Note that the above output is fairly lengthy. You may need to widen your browser to properly read it. (Likewise, you may need to expand your terminal to read the actual command output!) As mentioned previously, the 'diagnose -p' command only displays information for priority components actually utilized. In the above example, QOS, Fairshare, QueueTime, ExpansionFactor, and Resource components are all utilized in determining a job's priority. Other components, such as Service Targets, and Bypass are not used and thus are not displayed. (See the 'Priority Overview' for more information) The output consists of a header, a job by job analysis of idle jobs, and a summary section.

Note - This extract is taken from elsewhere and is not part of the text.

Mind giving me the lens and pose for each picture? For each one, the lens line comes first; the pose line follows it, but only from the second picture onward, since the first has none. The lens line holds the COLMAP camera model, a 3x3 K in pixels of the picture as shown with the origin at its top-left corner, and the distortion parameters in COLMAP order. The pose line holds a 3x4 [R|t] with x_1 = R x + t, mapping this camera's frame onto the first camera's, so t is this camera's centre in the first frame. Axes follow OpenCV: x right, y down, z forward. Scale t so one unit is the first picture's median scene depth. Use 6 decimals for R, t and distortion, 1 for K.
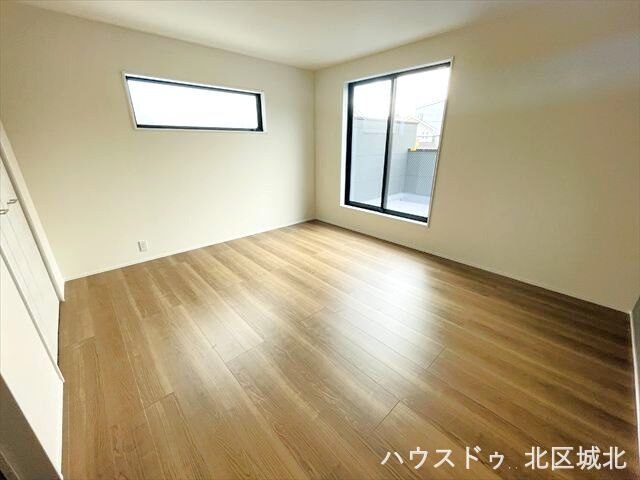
lens RADIAL K [[259.6, 0, 320.0], [0, 259.6, 240.0], [0, 0, 1]] dist [-0.016669, 0.000038]
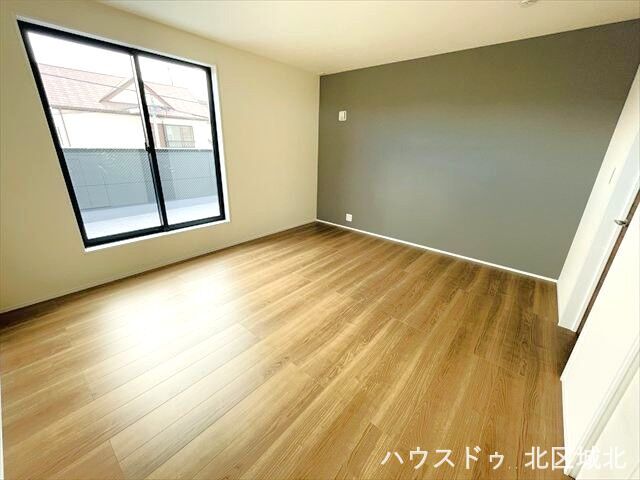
lens RADIAL K [[259.6, 0, 320.0], [0, 259.6, 240.0], [0, 0, 1]] dist [-0.016669, 0.000038]
pose [[-0.131279, -0.338570, 0.931738, -0.643025], [0.322920, 0.874007, 0.363091, -0.250325], [-0.937277, 0.348543, -0.005408, 0.674906]]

The header provides column labeling and provides configured priority component and subcomponent weights. In the above example, QOSWEIGHT is set to 1000 and FSWEIGHT is set to 100. When configuring fairshare, a site also has the option of weighting the individual components of a job's overall fairshare, including its user, group, and account fairshare components. In this output, the user, group, and account fairshare weights are set to 5, 1, and 1 respectively.

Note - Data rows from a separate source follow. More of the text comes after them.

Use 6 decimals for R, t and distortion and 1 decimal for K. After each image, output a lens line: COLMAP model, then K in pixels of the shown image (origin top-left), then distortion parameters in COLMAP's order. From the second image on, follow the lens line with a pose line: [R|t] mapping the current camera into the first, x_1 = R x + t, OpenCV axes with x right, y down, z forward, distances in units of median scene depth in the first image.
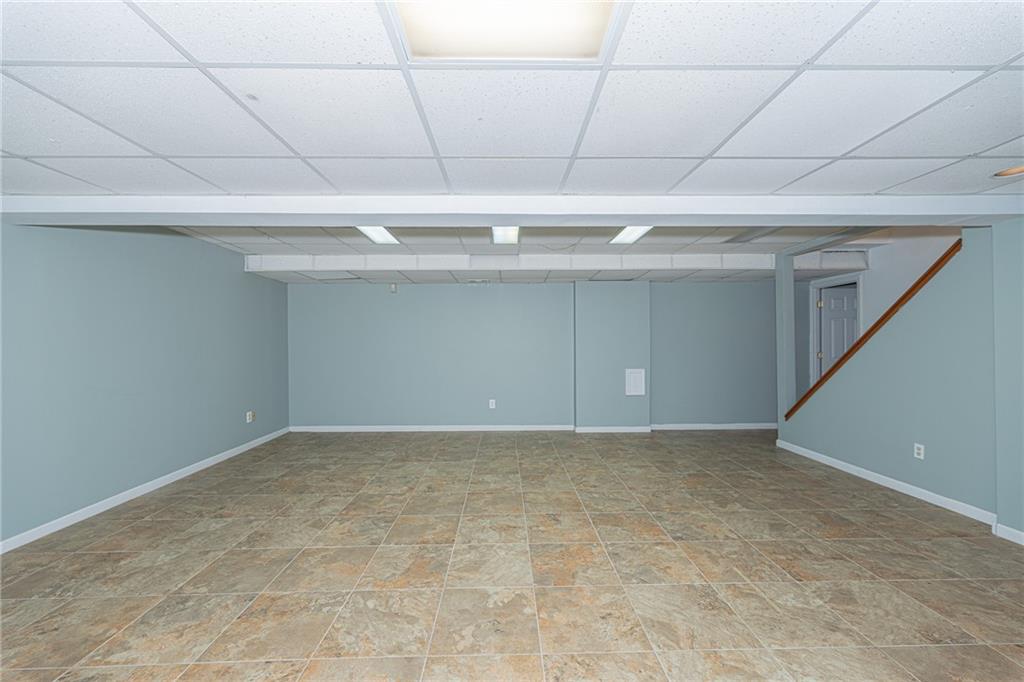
lens RADIAL K [[411.6, 0, 512.0], [0, 411.6, 341.0], [0, 0, 1]] dist [0.000675, 0.000013]
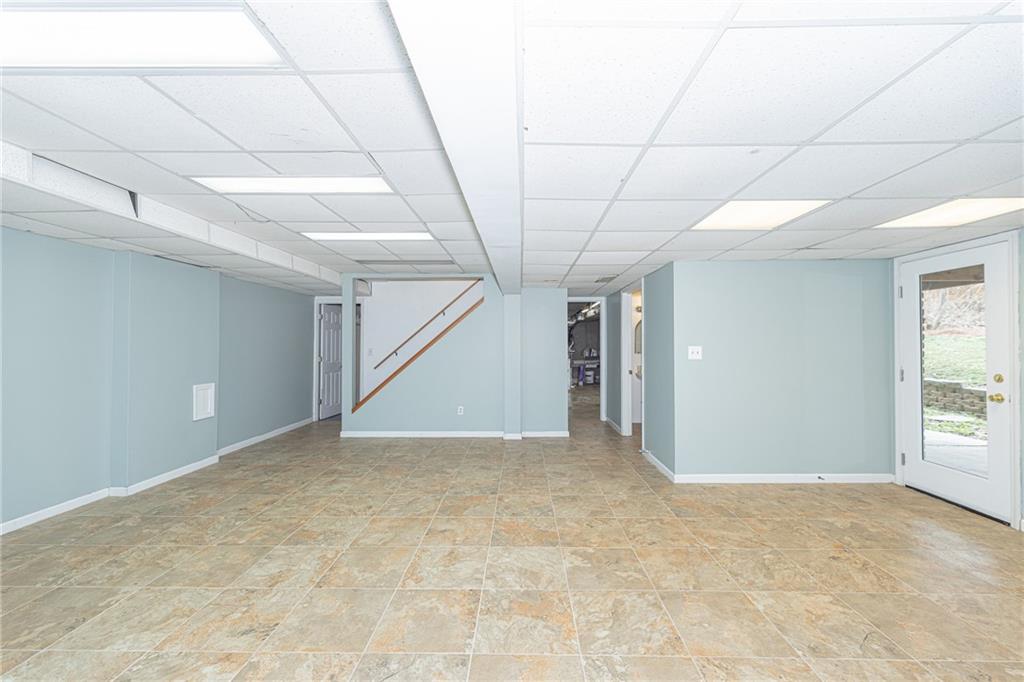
lens RADIAL K [[411.6, 0, 512.0], [0, 411.6, 341.0], [0, 0, 1]] dist [0.000675, 0.000013]
pose [[0.045193, 0.013777, 0.998883, -0.794418], [-0.005576, 0.999893, -0.013538, -0.009575], [-0.998963, -0.004958, 0.045265, 0.713347]]
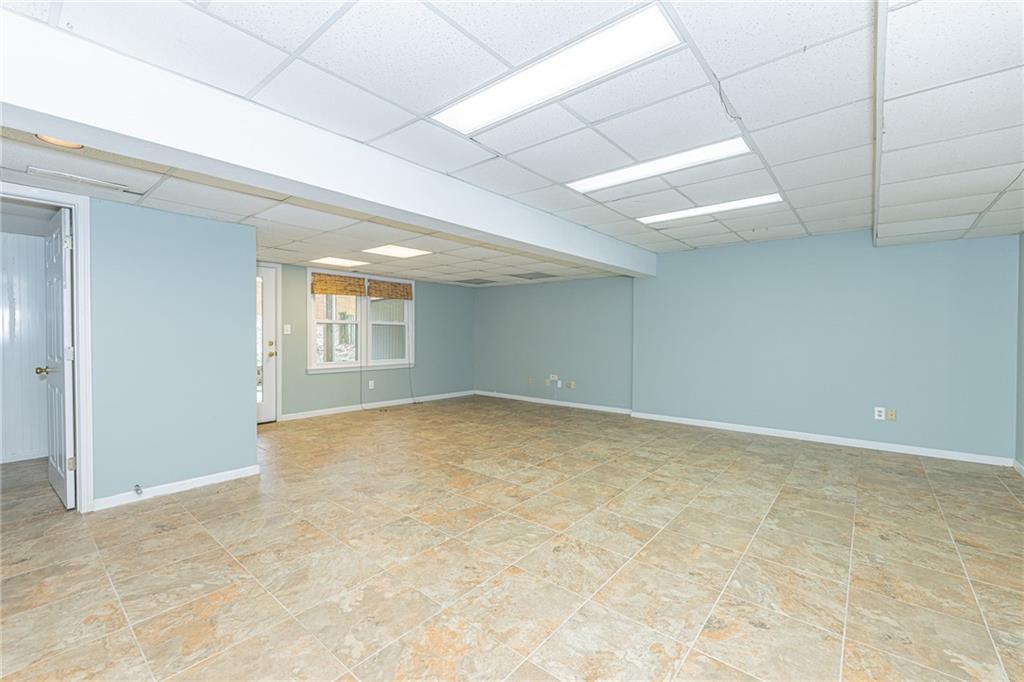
lens RADIAL K [[424.9, 0, 526.4], [0, 424.9, 340.9], [0, 0, 1]] dist [-0.002096, -0.000080]
pose [[-0.638436, 0.019572, -0.769426, 0.824020], [0.004203, 0.999750, 0.021943, 0.011566], [0.769663, 0.010776, -0.638359, 1.544182]]
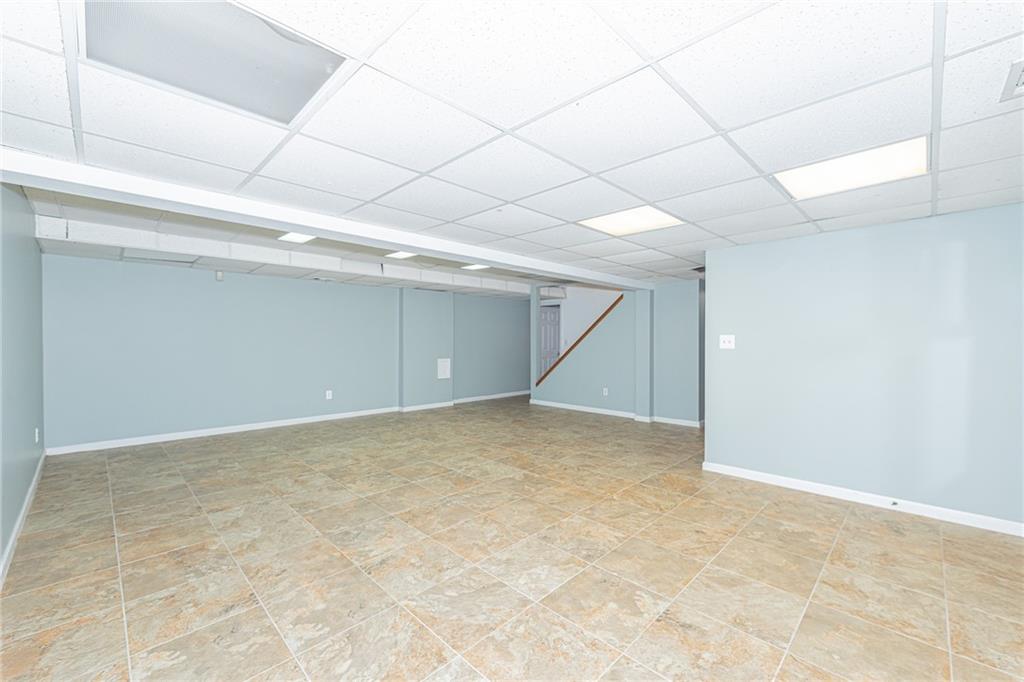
lens RADIAL K [[411.6, 0, 512.0], [0, 411.6, 341.0], [0, 0, 1]] dist [0.000675, 0.000013]
pose [[0.722130, 0.006257, 0.691729, -0.827805], [-0.012275, 0.999918, 0.003769, 0.005587], [-0.691649, -0.011213, 0.722147, -0.188142]]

The job by job analysis displays a job's total priority and the percentage contribution to that priority of each of the priority components. In this example, job 'fr8n01.1260.0' has a total priority of 1814. Neither QOS nor Fairshare contribute to any of the job's in the queue because there is not a QOS priority set for QOS 0, 1, or 5. Also, no fairshare targets are set for any of the users, groups, or accounts associated with any of the jobs currently idle. Things finally get interesting when we get to the queue time component column. Job 'fr8n01.1260.0' has only been queued for 0.1 hours, contributing a total of 0.58% of its total priority (ie, 0.0058 * 1814 = ~10 priority points). The Expansion Factor component is much more significant, contributing 55.32% of this job's total priority or .5532 * 1814 = ~1004 priority points. (Note the priority weights of 2 for Queuetime and 1000 for XFactor affecting the relative contributions of each of these components) The final priority component, 'Resource', only has one active subcomponent, processors (Note that nodes, PEs, and memory are deactivated by zero priority subcomponent weights). For the job we are analyzing, the resource component contributes 44.1% of the job's total priority or .4410 * 1814 = ~800 priority points. As expects, the percentages sum to 100 and the corresponding priority points sum to 1814.

At the end of the job by job description, a 'Totals' line is displayed which documents the average percentage contributions of each priority component to the current idle jobs. In this example, the queuetime, xfactor, and resource components contributed an average of 0.04%, 11.57%, and 88.39% to the idle jobs' total priorities.